Царь уже готовил штурм города, когда прорицатель стал его убеждать не делать этого или отложить осаду до благоприятных знамений. Жрец утверждал, что жизни Александра угрожает опасность. На это Александр ответил:
– Если кто-нибудь прервет тебя, занятого своим искусством, изучающего внутренности жертвы, я уверен, это может показаться тебе неприятным и тягостным.
Увы! Если боги хотят кого-то наказать, то отнимают разум.
Роковой штурм индийского города встречается у всех авторов, передающих историю Александра, но наиболее ярко и подробно этот эпизод описан Курцием Руфом.
Немедленно после этих слов он приказывает придвинуть лестницы к стенам и, пока другие мешкают, сам поднимается на стену. Охват стен был невелик, и зубцы не расширяли его, как в других случаях: но вокруг них броня заграждала доступ. Таким образом, царь не твердо стал, а лишь зацепился за край стены, отражая своим щитом стрелы, со всех сторон летевшие в него из башен. И воины не могли подойти к нему, ибо на них обрушивалось сверху множество стрел.

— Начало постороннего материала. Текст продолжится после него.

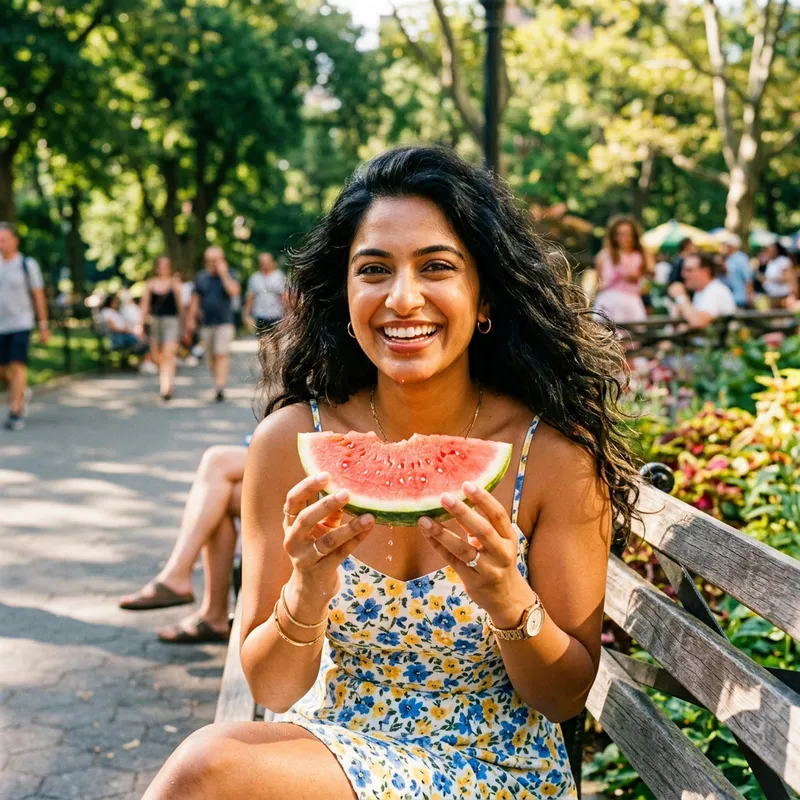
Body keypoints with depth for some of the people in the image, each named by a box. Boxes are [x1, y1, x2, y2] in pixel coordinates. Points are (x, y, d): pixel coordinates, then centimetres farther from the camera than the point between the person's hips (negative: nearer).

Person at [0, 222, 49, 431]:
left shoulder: (28, 265, -3)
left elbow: (39, 296, 1)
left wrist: (43, 327, 0)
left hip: (22, 324, -4)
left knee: (17, 366, -14)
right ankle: (22, 393, 35)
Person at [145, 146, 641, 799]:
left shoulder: (555, 452, -15)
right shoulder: (292, 440, -10)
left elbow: (568, 696, -7)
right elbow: (272, 689, -6)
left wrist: (509, 600, -28)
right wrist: (307, 590, -28)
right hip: (333, 739, 3)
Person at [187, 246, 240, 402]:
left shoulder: (227, 275, 2)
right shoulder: (201, 278, 10)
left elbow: (234, 291, -17)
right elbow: (195, 299, 15)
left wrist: (224, 273, -14)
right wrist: (191, 319, 11)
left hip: (224, 322, -4)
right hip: (207, 323, 4)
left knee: (222, 354, -13)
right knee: (211, 357, 6)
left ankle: (220, 388, -18)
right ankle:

Наконец чувство стыда преодолело силу опасности, и солдаты поняли, что их промедление предаст царя врагу. Но их торопливость еще больше задерживала подачу помощи: так как каждый старался подняться скорее, они перегружали лестницы; их не хватало, и солдаты, скатываясь с них, отнимали у царя последнюю надежду. Царь стоял на виду всего войска и все же был как бы всеми покинут.
Левая рука его, отражавшая щитом удары, уже утомилась, друзья кричали ему, чтобы он прыгал к ним вниз, и готовы были принять его, когда он решился на невероятное и неслыханное дело, больше способное создать славу безрассудства, чем доблести. Он прыгнул со стены в город, полный врагов, хотя едва мог надеяться, что будет убит в сражении и отомщен; ведь он мог быть захвачен живым, не успев даже подняться.
Но он так удачно прыгнул, что сразу стал на ноги и тотчас же вступил в бой, а чтобы его нельзя было окружить, об этом позаботилась сама судьба. Недалеко от стены, как бы нарочно, стояло старое дерево, раскидистые ветви которого, покрытые густой листвой, прикрыли царя; он прислонился спиной к толстому его стволу так, что его нельзя было обойти, и стрелы, пущенные против него, принимал на щит. И хотя столько рук поднято было издали против одного, никто не осмеливался подойти ближе, а стрелы больше попадали в ветви дерева, чем в его щит. В сражении царю содействовали, во-первых, слава его имени, а во-вторых, безнадежность, всегда побуждающая искать почетной смерти.
Но когда число врагов стало прибывать, удары в щит обрушились с огромной силой, камни уже пробили его шлем, и колени его подгибались, ослабев от непрерывного напряжения.
Однако когда стоявшие к нему ближе неосторожно, пренебрегая его силой, сделали на него нападение, он так ударил мечом двух из них, что они упали бездыханные у его ног. После этого ни у кого не было мужества подойти к нему ближе, стрелы и копья пускали в него издали.
Открытый для всех ударов, он уже с трудом защищал свое тело, когда один инд так пустил в него стрелу в два локтя длиной (именно такой длины, как раньше было сказано, были у индов стрелы), что, пронзив панцирь, она вонзилась ему несколько выше правого соска. Получив такую рану и потеряв много крови, он опустил щит, точно умирая, и до того ослаб, что не хватало у него силы, чтобы рукой вырвать стрелу. Поэтому ранивший его с торжеством бросился к нему, чтобы снять доспехи. Но как только царь почувствовал прикосновение чужой руки к своему телу, в нем, как я думаю, обострилось чувство возмущения и крайнего позора, он призвал свой слабеющий дух и вонзил кинжал в открытый бок врага. Вокруг царя лежали уже три трупа, остальные воины подались назад. Желая расстаться с жизнью в момент борьбы, пока в нем еще держалось дыхание, он пытался стать на ноги, опираясь на щит. Но у него не хватило на это сил, и, чтобы подняться, он хватался рукой за нависавшие над ним ветви; но так как и это ему не удавалось, он снова упал на колени, рукой вызывая врага, не осмелится ли кто с ним сразиться.